En 2017, l’effort global d’aide publique au développement devrait ainsi repartir à la hausse, pour atteindre 0,41 % du revenu national brut, ce qui est encore loin de l’objectif annoncé de 0,7 %. Il s’agit tout de même d’une progression de plus de 1 milliard d’euros entre 2016 et 2017, qui s’explique en partie par l’augmentation des frais d’accueil des réfugiés.

Notre groupe souhaite également rappeler que les moyens supplémentaires de l’APD doivent prioritairement être dirigés vers les pays les plus pauvres, conformément à nos engagements, et être particulièrement utilisés sous forme de dons ou de subventions. Comme vous l’avez dit tout à l’heure, monsieur le secrétaire d’État, c’est en privilégiant les dons et les subventions que nous pourrons atteindre les pays les plus pauvres, et la France s’est engagée à concentrer la moitié des subventions de la mission APD et les deux tiers des subventions mises en oeuvre par l’Agence française pour le développement sur les seize pays pauvres prioritaires.

En matière d’éducation, selon les chiffres déclarés par la France au comité d’aide au développement de l’OCDE, les seize pays pauvres prioritaires n’étaient bénéficiaires, en 2014, que de 16 % de l’aide consacrée par la France à l’éducation dans les pays en développement.

Par ailleurs, 74 % des moyens sont consacrés à l’éducation supérieure, et la quasi-totalité de ces derniers aux bourses et frais de scolarité versés pour l’accueil d’étudiants étrangers en France, ce qui est une bonne chose, mais ne permet pas d’atteindre la totalité de nos objectifs. L’appui aux systèmes d’éducation de base – primaire et secondaire –, qui pourrait bénéficier aux pays les plus pauvres, ne représente ainsi que 18 % de l’aide.

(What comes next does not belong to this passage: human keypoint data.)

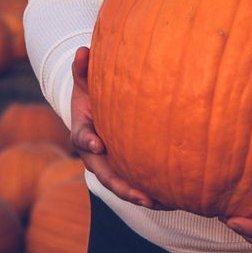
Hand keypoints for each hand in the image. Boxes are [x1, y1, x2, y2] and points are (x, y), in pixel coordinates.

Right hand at [70, 47, 173, 210]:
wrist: (96, 109)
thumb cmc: (92, 91)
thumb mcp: (85, 80)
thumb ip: (83, 68)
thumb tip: (82, 50)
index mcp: (83, 131)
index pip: (81, 137)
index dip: (87, 140)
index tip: (97, 143)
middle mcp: (94, 154)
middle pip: (104, 174)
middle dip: (120, 185)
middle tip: (139, 194)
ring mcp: (108, 164)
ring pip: (120, 184)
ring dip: (137, 195)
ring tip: (158, 202)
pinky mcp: (123, 169)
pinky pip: (134, 183)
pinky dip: (148, 193)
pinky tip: (170, 199)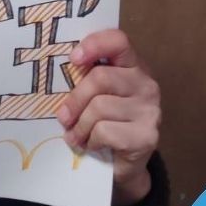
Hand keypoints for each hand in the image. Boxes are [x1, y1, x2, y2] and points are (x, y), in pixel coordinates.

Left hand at [55, 29, 160, 205]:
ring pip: (99, 107)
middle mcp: (146, 84)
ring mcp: (149, 110)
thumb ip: (84, 78)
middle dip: (75, 99)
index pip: (118, 41)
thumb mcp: (94, 95)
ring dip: (80, 125)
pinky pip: (105, 131)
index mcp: (132, 66)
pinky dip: (90, 140)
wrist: (123, 165)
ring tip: (76, 135)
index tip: (73, 59)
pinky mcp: (146, 136)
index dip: (94, 44)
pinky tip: (91, 145)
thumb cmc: (104, 123)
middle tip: (63, 117)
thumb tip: (56, 72)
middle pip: (100, 78)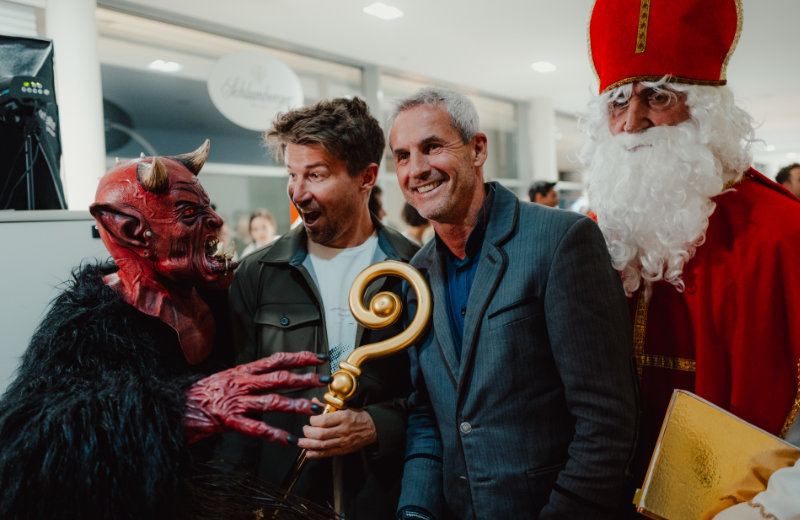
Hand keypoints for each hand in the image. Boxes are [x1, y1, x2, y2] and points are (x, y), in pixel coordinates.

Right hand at [184, 351, 326, 443]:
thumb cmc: (198, 395)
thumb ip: (247, 380)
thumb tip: (267, 381)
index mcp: (242, 371)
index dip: (299, 357)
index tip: (317, 357)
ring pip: (273, 401)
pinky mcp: (229, 421)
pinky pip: (257, 429)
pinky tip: (288, 440)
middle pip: (279, 378)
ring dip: (296, 405)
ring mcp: (237, 402)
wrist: (171, 406)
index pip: (276, 360)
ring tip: (314, 408)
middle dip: (304, 378)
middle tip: (323, 379)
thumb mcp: (224, 379)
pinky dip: (275, 435)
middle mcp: (242, 383)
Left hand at [297, 399, 377, 457]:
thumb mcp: (345, 408)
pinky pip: (328, 453)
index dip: (312, 421)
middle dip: (308, 432)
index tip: (310, 420)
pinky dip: (317, 454)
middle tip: (305, 430)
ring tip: (300, 442)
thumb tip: (313, 402)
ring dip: (308, 444)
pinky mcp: (344, 450)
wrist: (372, 428)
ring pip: (322, 444)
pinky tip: (309, 453)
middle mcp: (343, 430)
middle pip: (320, 434)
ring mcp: (343, 441)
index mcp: (343, 417)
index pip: (323, 420)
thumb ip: (328, 407)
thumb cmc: (358, 417)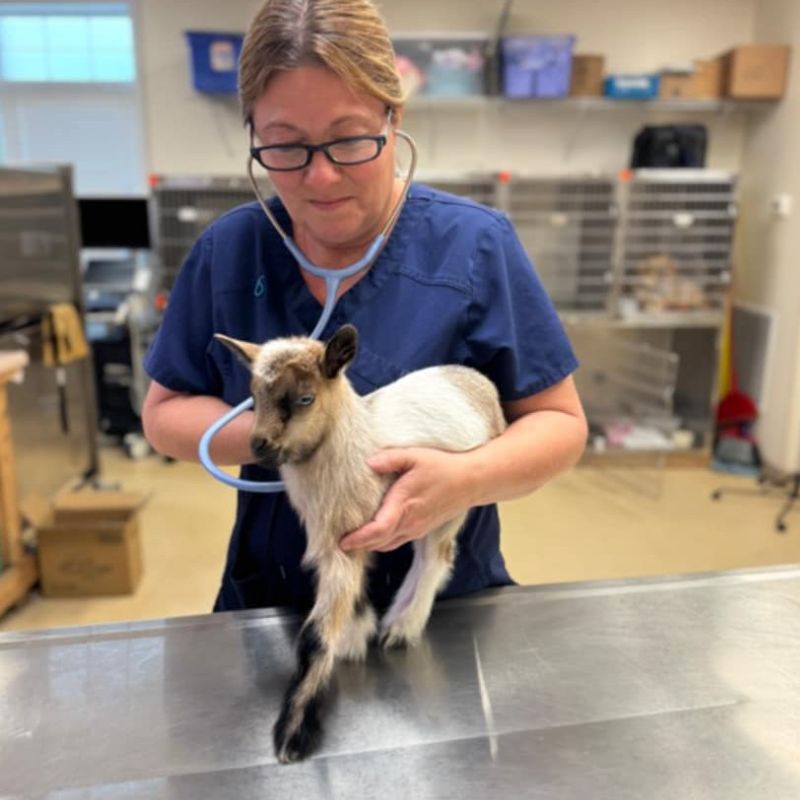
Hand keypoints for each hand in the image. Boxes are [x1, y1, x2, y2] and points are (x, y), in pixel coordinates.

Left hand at [339, 448, 476, 552]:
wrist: (471, 481)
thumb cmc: (443, 467)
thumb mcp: (416, 456)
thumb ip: (390, 459)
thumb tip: (368, 463)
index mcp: (405, 504)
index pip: (378, 529)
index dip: (359, 539)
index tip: (342, 541)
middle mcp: (410, 522)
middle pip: (379, 542)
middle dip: (358, 545)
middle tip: (338, 542)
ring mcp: (417, 528)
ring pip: (388, 544)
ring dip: (370, 545)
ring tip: (352, 541)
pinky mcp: (422, 529)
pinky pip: (397, 541)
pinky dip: (382, 542)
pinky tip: (374, 535)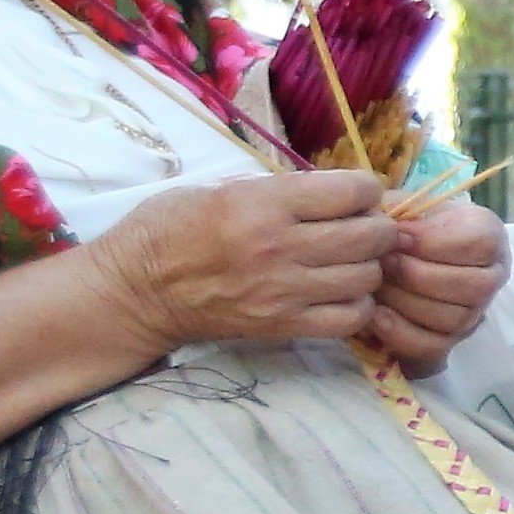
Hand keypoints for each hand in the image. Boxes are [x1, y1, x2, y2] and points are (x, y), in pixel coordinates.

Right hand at [90, 169, 400, 351]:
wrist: (135, 292)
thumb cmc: (169, 230)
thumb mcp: (219, 187)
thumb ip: (278, 188)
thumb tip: (331, 189)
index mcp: (263, 204)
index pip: (352, 191)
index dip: (366, 189)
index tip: (356, 194)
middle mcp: (279, 247)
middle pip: (370, 236)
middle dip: (378, 227)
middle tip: (364, 227)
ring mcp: (283, 291)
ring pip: (367, 278)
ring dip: (369, 267)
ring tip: (351, 261)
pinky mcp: (281, 326)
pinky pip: (348, 318)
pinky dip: (356, 305)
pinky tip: (341, 293)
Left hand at [366, 194, 508, 369]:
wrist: (396, 259)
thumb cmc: (404, 228)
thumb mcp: (404, 208)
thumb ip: (396, 212)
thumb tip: (381, 228)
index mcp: (489, 236)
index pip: (480, 244)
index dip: (434, 242)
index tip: (397, 236)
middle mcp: (491, 277)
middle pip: (472, 286)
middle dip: (419, 275)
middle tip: (384, 262)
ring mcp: (473, 314)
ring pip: (453, 318)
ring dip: (408, 301)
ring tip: (378, 285)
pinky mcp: (449, 342)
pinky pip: (433, 347)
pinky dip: (401, 333)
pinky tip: (377, 315)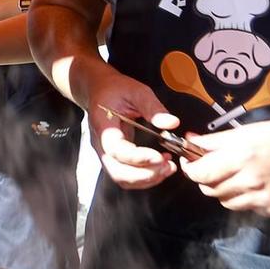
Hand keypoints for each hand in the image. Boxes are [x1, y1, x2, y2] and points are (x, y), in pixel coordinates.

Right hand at [79, 67, 177, 188]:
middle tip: (166, 166)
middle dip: (144, 175)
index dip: (137, 157)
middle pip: (117, 171)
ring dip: (145, 179)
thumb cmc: (114, 89)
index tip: (158, 156)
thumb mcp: (135, 90)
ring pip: (122, 178)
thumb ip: (153, 107)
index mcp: (103, 125)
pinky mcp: (115, 157)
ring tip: (167, 168)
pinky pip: (126, 175)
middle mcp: (101, 144)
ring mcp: (106, 153)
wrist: (98, 90)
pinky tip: (160, 167)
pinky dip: (144, 177)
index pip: (116, 149)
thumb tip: (171, 123)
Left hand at [180, 116, 269, 216]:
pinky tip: (254, 184)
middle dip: (205, 178)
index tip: (189, 160)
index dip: (189, 168)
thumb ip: (218, 140)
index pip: (200, 173)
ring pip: (226, 201)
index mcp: (242, 157)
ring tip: (234, 175)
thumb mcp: (253, 129)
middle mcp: (249, 181)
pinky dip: (243, 197)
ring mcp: (262, 199)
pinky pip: (247, 207)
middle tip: (210, 167)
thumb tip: (191, 141)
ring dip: (223, 190)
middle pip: (210, 189)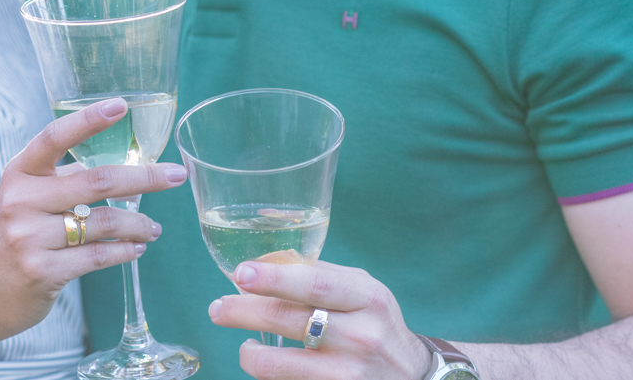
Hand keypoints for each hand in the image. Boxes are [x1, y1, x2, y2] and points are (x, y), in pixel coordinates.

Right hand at [0, 98, 186, 339]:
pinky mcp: (43, 272)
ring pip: (103, 222)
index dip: (89, 119)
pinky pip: (98, 256)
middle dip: (145, 177)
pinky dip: (125, 251)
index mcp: (19, 174)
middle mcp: (22, 201)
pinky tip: (137, 248)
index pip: (55, 137)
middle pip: (96, 181)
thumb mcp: (24, 199)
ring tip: (152, 229)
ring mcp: (30, 238)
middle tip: (176, 175)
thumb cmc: (12, 238)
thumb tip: (118, 163)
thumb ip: (61, 178)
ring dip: (138, 224)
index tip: (121, 105)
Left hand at [208, 260, 434, 379]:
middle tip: (218, 308)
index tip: (241, 273)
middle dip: (242, 311)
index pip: (314, 284)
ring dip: (250, 354)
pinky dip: (269, 375)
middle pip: (288, 320)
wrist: (413, 377)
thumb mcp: (362, 292)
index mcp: (367, 298)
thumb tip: (264, 263)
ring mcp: (349, 374)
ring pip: (278, 365)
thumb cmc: (376, 324)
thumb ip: (320, 275)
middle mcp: (361, 336)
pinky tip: (267, 365)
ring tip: (246, 346)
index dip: (274, 277)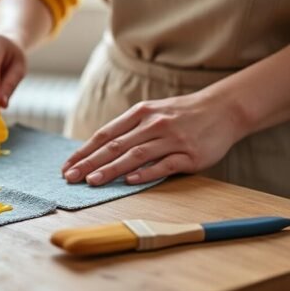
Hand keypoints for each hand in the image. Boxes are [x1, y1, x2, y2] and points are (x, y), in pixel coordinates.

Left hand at [61, 91, 243, 185]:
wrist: (224, 108)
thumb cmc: (180, 114)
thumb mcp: (152, 112)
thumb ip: (128, 129)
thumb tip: (98, 151)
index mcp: (139, 113)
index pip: (104, 134)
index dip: (83, 151)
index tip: (66, 167)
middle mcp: (153, 124)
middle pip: (115, 146)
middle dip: (89, 163)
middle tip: (71, 177)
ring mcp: (172, 139)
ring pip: (136, 155)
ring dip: (112, 169)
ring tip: (93, 181)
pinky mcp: (191, 154)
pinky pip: (165, 164)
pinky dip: (146, 172)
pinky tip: (130, 180)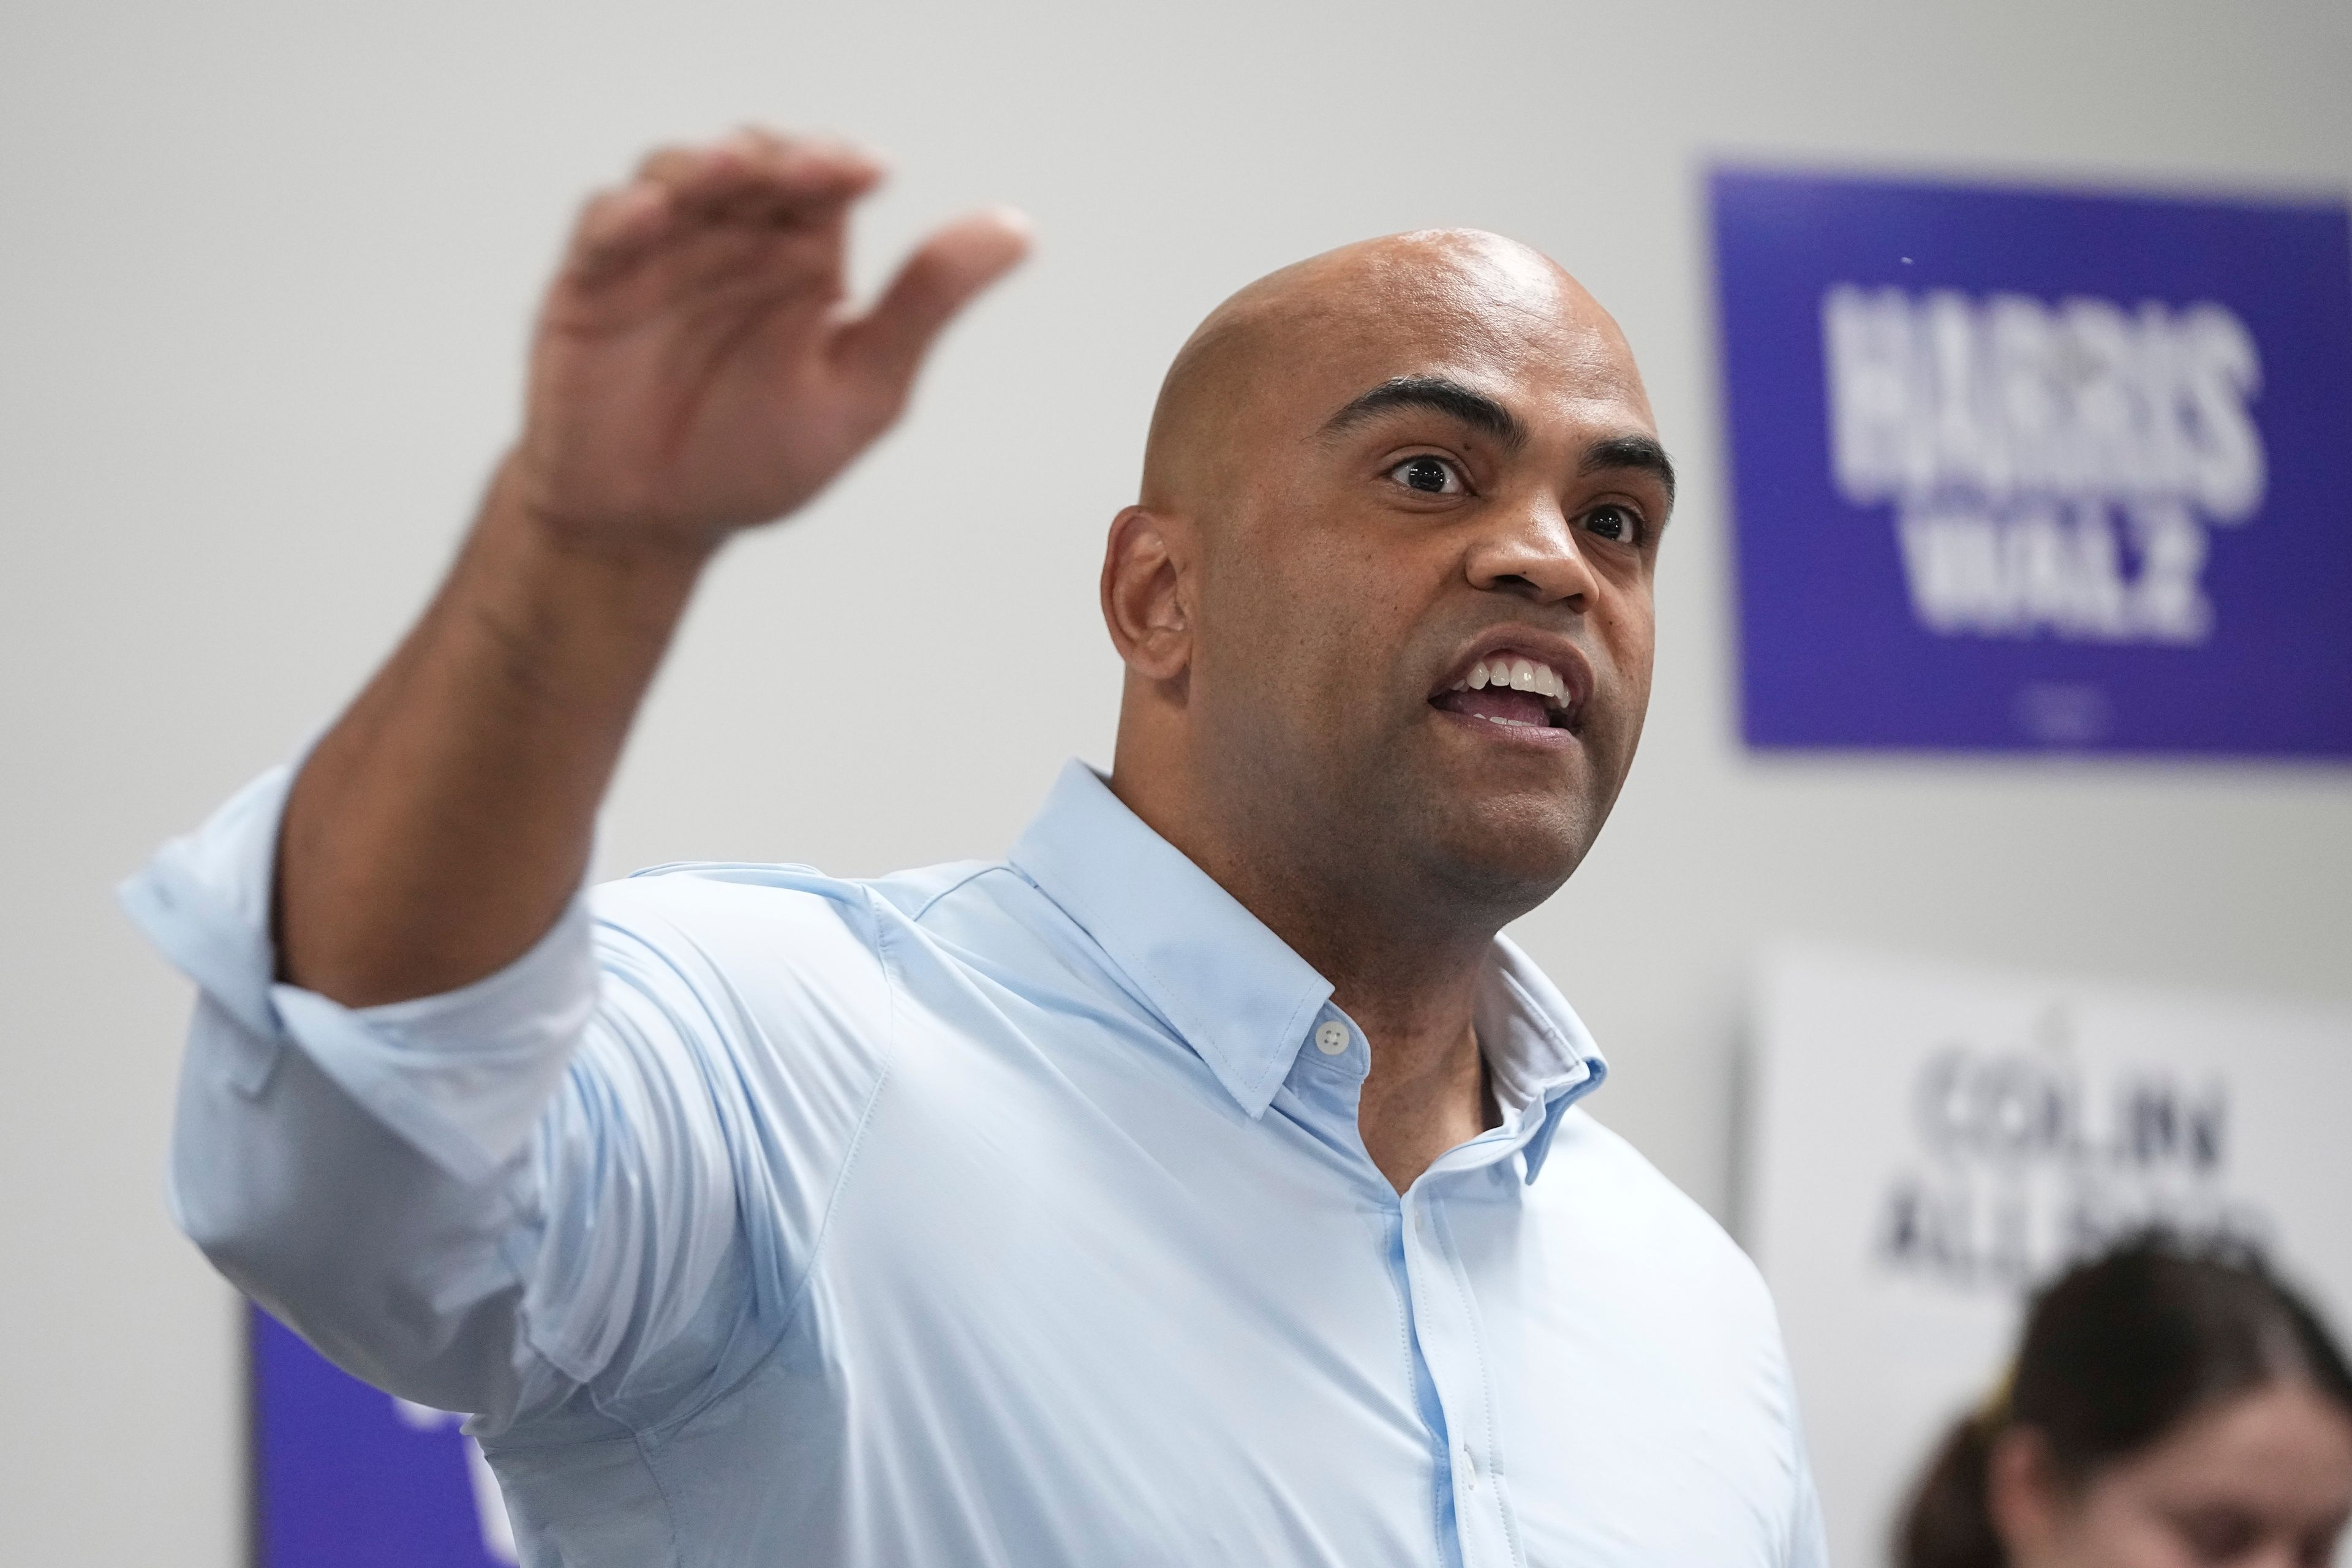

Autre priorité sectorielle de la France : la santé. À ce titre, la France contribue à UNITAID, une organisation internationale chargée de centraliser les achats de traitements médicamenteux, afin d’obtenir les meilleurs prix possibles. Depuis 2015, la France s’est engagée à verser une contribution annuelle de 100 millions d’euros à cette organisation. La France, pays fondateur, est l’un des plus gros contributeurs. Or le document de politique transversale indique une contribution, via le Fonds de solidarité pour le développement – FSD –, de seulement 80 millions d’euros en 2016 et 2017. Il est nécessaire d’augmenter la capacité du FSD, afin que la France respecte pleinement ses engagements en matière de santé.

Je souhaite également évoquer avec vous la demande des pays pauvres, qui aspirent à sortir des politiques d’aides pour évoluer plus rapidement vers la création d’entreprises susceptibles de créer une dynamique économique locale. Nous pouvons aller plus loin dans le soutien aux initiatives économiques, à la création et au développement d’entreprises, à la formation professionnelle, en renforçant les interventions non seulement de l’AFD, mais également de PROPARCO – Promotion et participation pour la coopération économique.

Dans ce cadre, l’économie sociale et solidaire peut également apporter une contribution majeure – et je regrette l’utilisation dans plusieurs documents de la notion de « social business », qui renvoie plutôt à une vision anglo-saxonne de cette économie, alors qu’il existe en France et dans plusieurs autres pays une culture particulière, qu’il faut savoir valoriser. Vous avez d’ailleurs organisé à ce sujet le 16 juin dernier, monsieur le secrétaire d’État, un colloque intéressant et porteur d’avenir.

Je souhaite aussi vous interroger sur l’articulation entre les actions de l’AFD et celles d’Expertise France, qui, comme son nom l’indique, vise à répondre à la demande croissante en expertise des pays en développement. Nous avons, dans ce cadre, réuni de nombreux opérateurs dans une démarche sans doute beaucoup plus efficace. Il a été récemment décidé que le soutien à l’amélioration de la gouvernance, qui relevait jusqu’ici directement du ministère des affaires étrangères, soit confié à l’Agence française de développement, et non à Expertise France. Monsieur le secrétaire d’État, pouvez-vous nous éclairer sur la pertinence de ce choix et sur la manière dont s’articulent les interventions des deux agences ?

En conclusion, ce budget va dans la bonne direction et le groupe socialiste, écologiste et républicain votera les crédits de la mission « Aide publique au développement ».